Am Montagnachmittag (22.06.2026) sind im Nestweiher in St.Gallen mehrere hundert Fische verendet.

Die Feuerwehr St.Gallen leitete umgehend Frischwasser in das Gewässer und entfernte die toten Tiere. Der Vorfall wird abgeklärt.

Am Montagnachmittag wurden der Stadtpolizei St.Gallen eine grosse Anzahl toter Fische im Nestweiher gemeldet. Als Sofortmassnahme leitete die Feuerwehr St.Gallen Frischwasser in den Weiher, um die Wasserqualität zu verbessern.

Gleichzeitig entfernte sie die bereits verendeten Fische. Bis am Montagabend wurden rund 600 tote Fische aus dem Weiher geborgen. Es ist davon auszugehen, dass sich noch weitere tote Fische im Gewässer befinden.

Die Ursache des Fischsterbens ist derzeit noch unklar und wird durch das Gewässerschutzlabor der Entsorgung St.Gallen abgeklärt. Die Stadtpolizei St.Gallen prüft, ob ein strafrechtlich relevantes Verhalten vorliegt.

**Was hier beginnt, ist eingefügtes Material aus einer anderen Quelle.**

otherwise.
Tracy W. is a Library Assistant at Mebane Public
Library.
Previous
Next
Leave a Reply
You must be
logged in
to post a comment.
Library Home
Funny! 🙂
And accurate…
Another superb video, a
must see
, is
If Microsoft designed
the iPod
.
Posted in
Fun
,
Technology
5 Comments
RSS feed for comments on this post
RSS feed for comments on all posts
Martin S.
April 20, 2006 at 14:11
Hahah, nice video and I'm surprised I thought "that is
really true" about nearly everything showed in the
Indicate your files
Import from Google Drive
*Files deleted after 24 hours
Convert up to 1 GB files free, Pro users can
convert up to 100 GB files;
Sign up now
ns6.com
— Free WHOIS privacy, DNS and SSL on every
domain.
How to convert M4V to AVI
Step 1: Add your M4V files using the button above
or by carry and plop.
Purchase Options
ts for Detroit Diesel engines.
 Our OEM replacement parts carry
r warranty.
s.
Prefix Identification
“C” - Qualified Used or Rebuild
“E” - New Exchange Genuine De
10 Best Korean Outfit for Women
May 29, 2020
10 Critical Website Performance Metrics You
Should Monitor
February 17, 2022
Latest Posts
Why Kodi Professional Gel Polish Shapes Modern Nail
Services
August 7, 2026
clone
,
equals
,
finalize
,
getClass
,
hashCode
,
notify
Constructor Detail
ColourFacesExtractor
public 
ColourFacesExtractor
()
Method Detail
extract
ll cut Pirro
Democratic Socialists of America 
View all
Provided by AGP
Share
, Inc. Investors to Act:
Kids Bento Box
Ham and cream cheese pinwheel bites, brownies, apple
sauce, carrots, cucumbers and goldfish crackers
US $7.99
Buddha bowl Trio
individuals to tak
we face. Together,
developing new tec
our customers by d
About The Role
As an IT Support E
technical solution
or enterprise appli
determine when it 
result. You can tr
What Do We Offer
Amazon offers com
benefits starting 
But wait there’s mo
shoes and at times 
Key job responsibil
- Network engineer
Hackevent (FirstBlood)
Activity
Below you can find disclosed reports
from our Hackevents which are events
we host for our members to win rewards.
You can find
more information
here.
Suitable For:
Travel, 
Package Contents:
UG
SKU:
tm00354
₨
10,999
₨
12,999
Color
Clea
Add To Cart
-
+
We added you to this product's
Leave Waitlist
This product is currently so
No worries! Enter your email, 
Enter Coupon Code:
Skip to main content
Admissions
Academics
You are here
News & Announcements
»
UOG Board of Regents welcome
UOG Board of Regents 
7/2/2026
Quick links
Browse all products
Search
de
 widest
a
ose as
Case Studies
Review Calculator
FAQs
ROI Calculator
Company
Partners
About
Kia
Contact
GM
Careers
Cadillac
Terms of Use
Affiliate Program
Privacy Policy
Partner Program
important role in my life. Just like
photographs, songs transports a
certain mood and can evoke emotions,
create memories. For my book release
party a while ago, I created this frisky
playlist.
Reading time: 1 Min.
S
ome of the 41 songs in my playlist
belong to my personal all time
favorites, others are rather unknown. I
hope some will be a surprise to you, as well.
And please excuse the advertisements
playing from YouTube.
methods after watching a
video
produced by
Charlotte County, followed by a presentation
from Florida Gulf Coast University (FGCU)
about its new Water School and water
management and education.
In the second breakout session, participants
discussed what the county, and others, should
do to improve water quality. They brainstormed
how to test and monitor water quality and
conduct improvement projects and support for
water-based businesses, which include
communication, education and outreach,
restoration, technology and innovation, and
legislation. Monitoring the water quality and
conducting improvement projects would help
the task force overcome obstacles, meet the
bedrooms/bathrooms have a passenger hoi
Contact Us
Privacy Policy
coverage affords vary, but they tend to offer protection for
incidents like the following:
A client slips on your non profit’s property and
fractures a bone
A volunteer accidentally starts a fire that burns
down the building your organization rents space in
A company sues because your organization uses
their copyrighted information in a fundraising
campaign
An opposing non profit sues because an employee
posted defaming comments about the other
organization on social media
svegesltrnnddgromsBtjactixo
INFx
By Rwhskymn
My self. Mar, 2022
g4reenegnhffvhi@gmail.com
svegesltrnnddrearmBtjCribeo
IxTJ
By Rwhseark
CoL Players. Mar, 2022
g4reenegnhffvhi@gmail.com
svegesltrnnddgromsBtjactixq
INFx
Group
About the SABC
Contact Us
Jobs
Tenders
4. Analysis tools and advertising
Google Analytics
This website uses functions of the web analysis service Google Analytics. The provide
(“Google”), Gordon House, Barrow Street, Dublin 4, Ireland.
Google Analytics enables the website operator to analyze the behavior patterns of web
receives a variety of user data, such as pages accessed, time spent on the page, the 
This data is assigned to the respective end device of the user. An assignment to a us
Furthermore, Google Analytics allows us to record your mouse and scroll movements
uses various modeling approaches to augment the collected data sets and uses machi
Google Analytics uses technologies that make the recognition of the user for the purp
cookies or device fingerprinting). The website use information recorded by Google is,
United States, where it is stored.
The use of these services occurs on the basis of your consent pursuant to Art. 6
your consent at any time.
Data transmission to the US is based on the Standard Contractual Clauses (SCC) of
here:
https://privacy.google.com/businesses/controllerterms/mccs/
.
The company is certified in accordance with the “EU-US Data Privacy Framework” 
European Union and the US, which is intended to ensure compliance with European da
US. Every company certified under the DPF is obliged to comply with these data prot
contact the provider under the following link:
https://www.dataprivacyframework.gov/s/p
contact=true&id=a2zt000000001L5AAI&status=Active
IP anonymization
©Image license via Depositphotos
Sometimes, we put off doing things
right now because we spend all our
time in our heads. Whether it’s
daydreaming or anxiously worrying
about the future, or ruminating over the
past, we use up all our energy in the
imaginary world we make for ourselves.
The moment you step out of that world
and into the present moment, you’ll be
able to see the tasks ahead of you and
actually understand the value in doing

Nach aktuellem Kenntnisstand gibt es hierfür jedoch keine Hinweise.

Die zuständigen Stellen werden in den kommenden Tagen die Weiher und Gewässer der Stadt zusätzlich überprüfen. Dabei werden insbesondere die Wassertemperatur und der Sauerstoffgehalt kontrolliert.